Published: 29 October 2012



We applied comparative phylogenomics (whole genome comparisons of microbes using DNA microarrays combined with Bayesian-based phylogenies) to investigate S. pneumoniae isolates from West Africa, with the aim of providing insights into the pathogenicity and other features related to the biology of the organism. The strains investigated comprised a well defined collection of 58 invasive and carriage isolates that were sequenced typed and included eight different S. pneumoniae serotypes (1, 3, 5, 6A, 11, 14, 19 F and 23 F) of varying invasive disease potential.


The core genome of the isolates was estimated to be 38% and was mainly represented by gene functional categories associated with housekeeping functions. Comparison of the gene content of invasive and carriage isolates identified at least eleven potential genes that may be important in virulence including surface proteins, transport proteins, transcription factors and hypothetical proteins. Thirteen accessory regions (ARs) were also identified and did not show any loci association with the eleven virulence genes. Intraclonal diversity (isolates of the same serotype and MLST but expressing different patterns of ARs) was observed among some clones including ST 1233 (serotype 5), ST 3404 (serotype 5) and ST 3321 (serotype 14). A constructed phylogenetic tree of the isolates showed a high level of heterogeneity consistent with the frequent S. pneumoniae recombination.

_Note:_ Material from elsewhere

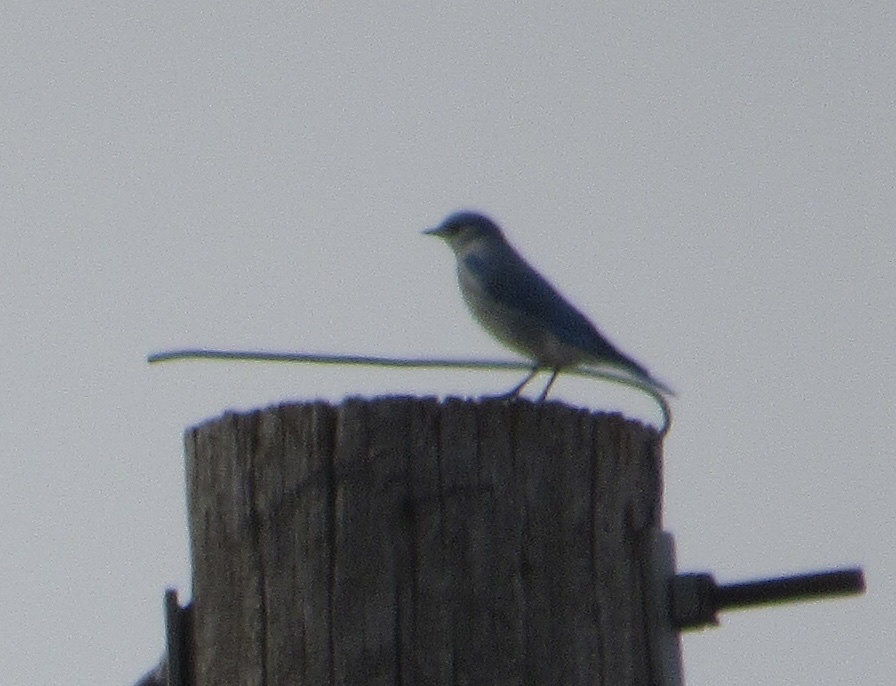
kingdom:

Despite this, a homogeneous clustering of all the serotype 1 strains was observed.


Comparative phylogenomics of invasive and carriage S. pneumoniae isolates identified a number of putative virulence determinants that may be important in the progression of S. pneumoniae from the carriage phase to invasive disease. Virulence determinants that contribute to S. pneumoniae pathogenicity are likely to be distributed randomly throughout its genome rather than being clustered in dedicated loci or islands. Compared to other S. pneumoniae serotypes, serotype 1 appears most genetically uniform.